Selected passage:
What Do Inventory Liquidators Do?

What Is Inventory Liquidation?

Inventory liquidation is the process of selling off some or all of a company’s inventory, usually at a deep discount, to turn it into cash. Often, inventory is liquidated as part of the process of liquidating an entire business, turning all of its assets, including store fixtures, office furniture, business equipment, furniture, company-owned vehicles, tools, and so on into cash. Keep reading to find out what do inventory liquidators do.

Got Stuff? We buy surplus inventory and hard to recycle items. Call us before you send it to the landfill! 

Reasons for Liquidating Inventory

There are many reasons for liquidating inventory. Often, inventory is liquidated because a company is going out of business, either voluntarily—typically because of the owner’s retirement—or as a part of bankruptcy proceedings. In such cases, it’s common for all of a company’s assets to be liquidated, not only the inventory. The goal is to raise as much cash as possible by selling off the inventory, either to help fund the business owner’s retirement or to pay off creditors in accordance with the orders of the bankruptcy court. Inventory liquidation may also be a step in the disaster recovery process following a fire, flood, or other catastrophe.

Bulk vs. Single Item Inventory Liquidation

Bulk inventory liquidation occurs when a business owner wants or needs to sell off their entire inventory. This typically includes damaged goods and returns. Liquidating items previously purchased by customers and subsequently returned for a refund or exchange makes good financial sense. In the United States, returns treated as waste account for an estimated 16 million tons of carbon emissions and up to 5.8 billion pounds of landfill waste each year.

Partial or single item inventory liquidation is a way for business owners to rid themselves of specific products that aren’t selling well, are overstocked, or have been discontinued by the manufacturer. They then can use the money recovered through liquidation to purchase other items that may be more popular with customers or fill a gap in the company’s product line-up. Having a lot of surplus, slow-moving inventory ties up capital that could be put to better use. Freeing up that cash is the primary objective of most partial inventory liquidations. Partial liquidation also is a common strategy for businesses that are about to relocate and don’t want the hassle of moving all their existing inventory.

Do It Yourself Inventory Liquidation

Retailers may attempt their own partial or complete inventory liquidation. You’ve surely seen people twirling signs outside of businesses holding liquidation sales or distributing flyers proclaiming, “Everything Must Go!” Some of these ads are misleading, as the retailer’s intent is not to go out of business but rather to clear out old inventory to make room for new merchandise.

More often, though, retailers who keep a close eye on their inventory turns will target certain slow-moving products for liquidation and offer them as two-for-one deals or for a substantial discount on their original prices. The truth is, they probably could have done as well, if not better, selling those specific inventory items all at once to an inventory liquidator.

Records supplied:
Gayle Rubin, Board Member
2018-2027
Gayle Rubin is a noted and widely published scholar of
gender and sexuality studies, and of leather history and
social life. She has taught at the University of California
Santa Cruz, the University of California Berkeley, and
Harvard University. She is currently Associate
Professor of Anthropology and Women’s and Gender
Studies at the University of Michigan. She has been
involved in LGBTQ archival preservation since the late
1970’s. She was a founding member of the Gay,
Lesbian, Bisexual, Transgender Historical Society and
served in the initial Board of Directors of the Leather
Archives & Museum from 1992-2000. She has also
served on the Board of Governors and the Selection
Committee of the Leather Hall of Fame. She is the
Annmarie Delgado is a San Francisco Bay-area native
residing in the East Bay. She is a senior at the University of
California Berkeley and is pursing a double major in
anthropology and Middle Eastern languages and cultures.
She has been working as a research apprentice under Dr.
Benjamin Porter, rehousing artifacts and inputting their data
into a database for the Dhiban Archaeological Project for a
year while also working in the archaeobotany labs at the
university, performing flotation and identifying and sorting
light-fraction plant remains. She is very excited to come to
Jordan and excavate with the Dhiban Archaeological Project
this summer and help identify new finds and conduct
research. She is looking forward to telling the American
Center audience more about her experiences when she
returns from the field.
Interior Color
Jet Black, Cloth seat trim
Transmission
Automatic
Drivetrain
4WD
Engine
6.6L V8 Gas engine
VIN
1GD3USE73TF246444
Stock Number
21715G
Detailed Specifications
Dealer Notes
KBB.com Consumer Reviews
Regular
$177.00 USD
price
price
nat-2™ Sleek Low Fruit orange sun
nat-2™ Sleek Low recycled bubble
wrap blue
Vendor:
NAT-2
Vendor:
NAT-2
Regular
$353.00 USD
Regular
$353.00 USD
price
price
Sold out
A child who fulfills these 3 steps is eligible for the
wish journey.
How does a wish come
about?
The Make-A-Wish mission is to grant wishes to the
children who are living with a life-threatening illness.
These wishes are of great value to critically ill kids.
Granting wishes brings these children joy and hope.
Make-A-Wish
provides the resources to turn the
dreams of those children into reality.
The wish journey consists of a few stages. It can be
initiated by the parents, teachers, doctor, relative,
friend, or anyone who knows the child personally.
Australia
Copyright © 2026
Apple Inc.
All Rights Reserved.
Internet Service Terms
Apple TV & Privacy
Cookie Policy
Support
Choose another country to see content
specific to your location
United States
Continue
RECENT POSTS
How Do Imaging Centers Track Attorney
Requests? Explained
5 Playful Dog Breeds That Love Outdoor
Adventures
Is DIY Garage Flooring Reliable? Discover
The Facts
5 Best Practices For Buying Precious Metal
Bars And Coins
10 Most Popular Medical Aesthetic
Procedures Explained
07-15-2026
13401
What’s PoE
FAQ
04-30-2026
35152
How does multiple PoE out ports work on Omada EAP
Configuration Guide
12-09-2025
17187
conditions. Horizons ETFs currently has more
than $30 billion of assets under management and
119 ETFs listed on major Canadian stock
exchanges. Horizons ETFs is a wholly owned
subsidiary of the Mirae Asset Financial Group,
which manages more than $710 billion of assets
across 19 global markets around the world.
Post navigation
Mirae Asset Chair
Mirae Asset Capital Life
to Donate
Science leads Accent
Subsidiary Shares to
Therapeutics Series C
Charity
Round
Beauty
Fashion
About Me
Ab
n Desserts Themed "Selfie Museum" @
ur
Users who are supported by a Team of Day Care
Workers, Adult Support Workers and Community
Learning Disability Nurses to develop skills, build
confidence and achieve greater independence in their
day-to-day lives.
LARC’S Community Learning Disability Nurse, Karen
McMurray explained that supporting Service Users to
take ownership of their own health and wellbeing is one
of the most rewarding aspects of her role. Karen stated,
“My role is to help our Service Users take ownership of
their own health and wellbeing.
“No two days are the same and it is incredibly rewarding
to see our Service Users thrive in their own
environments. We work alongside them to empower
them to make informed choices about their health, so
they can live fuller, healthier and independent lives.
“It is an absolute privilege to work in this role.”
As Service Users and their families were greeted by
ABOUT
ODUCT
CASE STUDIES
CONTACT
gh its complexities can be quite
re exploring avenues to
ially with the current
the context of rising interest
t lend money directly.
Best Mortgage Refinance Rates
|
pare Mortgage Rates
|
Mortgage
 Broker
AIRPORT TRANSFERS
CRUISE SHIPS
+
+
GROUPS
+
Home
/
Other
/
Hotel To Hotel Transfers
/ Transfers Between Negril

Required work:
A) Translate this sentence from the inventory liquidation text into Spanish: "Having a lot of surplus, slow-moving inventory ties up capital that could be put to better use."
B) Go on with the inventory liquidation text, picking up right after its final sentence.
The listing has no connection to the text on inventory liquidation.

Set of answers:
A) Tener mucho inventario excedente y de lenta rotación inmoviliza capital que podría destinarse a un mejor uso.

B)
Professional Inventory Liquidators

Professional inventory liquidators such as RepurposedMATERIALS are in the business of buying merchandise at a discount from retailers and other businesses seeking to turn some or all of their inventory into cash. Some inventory liquidators operate their own retail outlets, either online or in a brick-and-mortar store, or both, where they sell the inventory items they have purchased. Others resell primarily to recycling companies.

In some situations, especially during bankruptcy proceedings, a professional inventory liquidator is brought in to appraise the inventory to be liquidated using one of these appraisal methods:

  • Fair market value—the price an asset would sell for on the open market when 1) the parties involved are aware of all the facts, are acting in their own interest, and have ample time to make the decision.
  • Orderly liquidation value—an estimate of what the asset(s) would sell for in an auction-style liquidation when the seller needs to liquidate the assets on an “as is” and “where is” basis, with a reasonable period of time for identifying all available buyers and the seller in control of the sale process.
  • Forced liquidation value—the monetary value of the asset(s) that can be expected in a transaction with a single seller under a short time constraint, with the sale being made to the first available buyer; the seller does not typically control the sale process. This is most common in a bankruptcy situation, and the court or a lender assigns a specific appraiser to evaluate the inventory to be liquidated.

The fair market value is most favorable for the seller, and the forced liquidation value, common in bankruptcies, is the least favorable.

Advantages of Working with a Professional Inventory Liquidator

There are a number of significant benefits to be gained by working with RepurposedMATERIALS and other professional inventory liquidators. For example:

  • Liquidators usually pay more for unwanted inventory than business owners can raise on their own by selling off their inventory.
  • Liquidators remove all of the inventory items at the same time, transport them, and store them until they’re resold.
  • Liquidators accept any quantity of inventory items—no amount is too much or too little.
  • Liquidators usually take even damaged and returned merchandise, so you don’t have to worry about getting rid of them.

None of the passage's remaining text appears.